Il est question de "chant mystérieux" à la rime, on songe à "Ophélie" en passant, puis le satyre se met à chanter et comme nous sommes chez Hugo ça vire à une épopée fourre-tout cosmique. Le satyre qui est en train de piéger la vérité d'autorité des dieux "dit la sève". Il parle "de la vallée" et de "La palpitation sauvage du printemps". Le "magique alphabet" est ici complexe, plus proche de "Voyelles" que de "Credo in unam" et du "Sacre de la femme". La "flûte" à la fin "importunait la lèvre" du sylvain. Je pourrais citer d'autres vers pour faire des rapprochements, anticiper un poème de 1872 avec la rime "âme"/"brame", mais je ne saurais manquer d'insister sur des vers qui ont une empreinte sensible dans "Credo in unam" avec les mots clefs "embryons" et "fourmillement", avec la rime "embryon"/"rayon" que reprend en ordre inverse et au pluriel :
 
Géant possible, encor caché dans l'embryon,
La terre où l'animal erre autour du rayon,
[...]
Place au fourmillement éternel des cieux noirs,
[...]
 
Le mot "fourmillement" figure dans les tout derniers vers du "Satyre", dans son mouvement conclusif. Rimbaud le place en préambule.
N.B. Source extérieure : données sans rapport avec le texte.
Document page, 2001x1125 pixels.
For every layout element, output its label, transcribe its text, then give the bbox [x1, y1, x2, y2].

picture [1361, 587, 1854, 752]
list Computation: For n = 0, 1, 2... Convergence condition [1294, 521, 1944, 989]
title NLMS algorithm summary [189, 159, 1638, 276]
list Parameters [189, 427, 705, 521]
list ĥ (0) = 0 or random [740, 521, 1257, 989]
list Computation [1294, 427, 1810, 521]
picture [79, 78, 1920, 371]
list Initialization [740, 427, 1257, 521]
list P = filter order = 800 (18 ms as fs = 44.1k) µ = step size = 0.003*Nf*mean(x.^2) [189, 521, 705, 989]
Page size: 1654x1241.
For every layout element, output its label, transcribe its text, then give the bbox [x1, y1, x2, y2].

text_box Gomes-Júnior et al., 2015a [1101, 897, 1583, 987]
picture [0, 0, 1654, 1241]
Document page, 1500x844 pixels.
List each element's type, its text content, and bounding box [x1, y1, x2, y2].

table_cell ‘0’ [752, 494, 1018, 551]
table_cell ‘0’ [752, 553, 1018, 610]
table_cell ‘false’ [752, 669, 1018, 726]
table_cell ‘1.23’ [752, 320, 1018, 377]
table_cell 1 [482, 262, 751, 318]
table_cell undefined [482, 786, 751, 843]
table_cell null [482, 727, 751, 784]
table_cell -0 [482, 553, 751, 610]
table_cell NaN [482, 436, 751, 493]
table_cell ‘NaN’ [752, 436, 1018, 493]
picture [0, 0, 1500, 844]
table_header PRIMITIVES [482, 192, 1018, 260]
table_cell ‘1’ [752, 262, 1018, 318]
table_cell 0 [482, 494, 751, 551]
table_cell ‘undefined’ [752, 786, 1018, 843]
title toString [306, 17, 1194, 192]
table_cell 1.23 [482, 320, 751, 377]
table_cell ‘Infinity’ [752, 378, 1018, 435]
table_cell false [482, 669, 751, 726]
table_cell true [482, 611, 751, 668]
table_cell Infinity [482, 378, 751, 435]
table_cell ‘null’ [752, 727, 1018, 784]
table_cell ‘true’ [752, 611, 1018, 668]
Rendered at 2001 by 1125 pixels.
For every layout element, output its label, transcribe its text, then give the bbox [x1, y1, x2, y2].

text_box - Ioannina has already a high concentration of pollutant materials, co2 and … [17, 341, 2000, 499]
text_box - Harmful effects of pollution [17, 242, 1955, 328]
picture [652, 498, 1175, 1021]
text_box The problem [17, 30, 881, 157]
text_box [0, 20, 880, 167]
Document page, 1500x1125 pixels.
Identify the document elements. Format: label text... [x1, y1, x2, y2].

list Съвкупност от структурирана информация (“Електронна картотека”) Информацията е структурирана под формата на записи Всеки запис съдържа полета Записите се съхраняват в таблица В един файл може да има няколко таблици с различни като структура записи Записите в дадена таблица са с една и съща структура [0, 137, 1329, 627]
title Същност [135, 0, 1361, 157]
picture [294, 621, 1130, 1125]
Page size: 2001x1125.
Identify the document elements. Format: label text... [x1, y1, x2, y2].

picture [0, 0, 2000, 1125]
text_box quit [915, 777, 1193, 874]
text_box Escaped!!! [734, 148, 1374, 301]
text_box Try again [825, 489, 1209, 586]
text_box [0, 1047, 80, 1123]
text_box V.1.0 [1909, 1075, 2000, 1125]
A travers le récit du satyre, Hugo oppose liberté et joug.
La séquence au futur de l'indicatif sur l'Homme libre chez Rimbaud : "tu le verras" a un écho sensible dans "Le Satyre": "On le verra..."
Rimbaud fera une trinité "Ciel ! amour ! liberté !" dans "Ophélie, le satyre prône : "Liberté, vie et foi sur le dogme détruit !" Liberté, vie et foi sont trois termes clefs de "Credo in unam".
 
Place au rayonnement de l'âme universelle !
 
Voilà un vers quasi conclusif qui exprime bien l'enthousiasme commun aux deux poèmes que nous comparons.
 Je peux m'arrêter là sur ces deux poèmes. Il va de soi que je songe à d'autres influences hugoliennes sur "Credo in unam", mais je m'en suis tenu à deux poèmes précis.
 
Ici, on ne vous vend pas du : "Rimbaud finit les Illuminations sur "Génie" parce que "Génie" est plutôt ceci, et il ne finit pas sur "Solde" parce que "Solde" est plutôt cela. On ne fait pas dans la tautologie.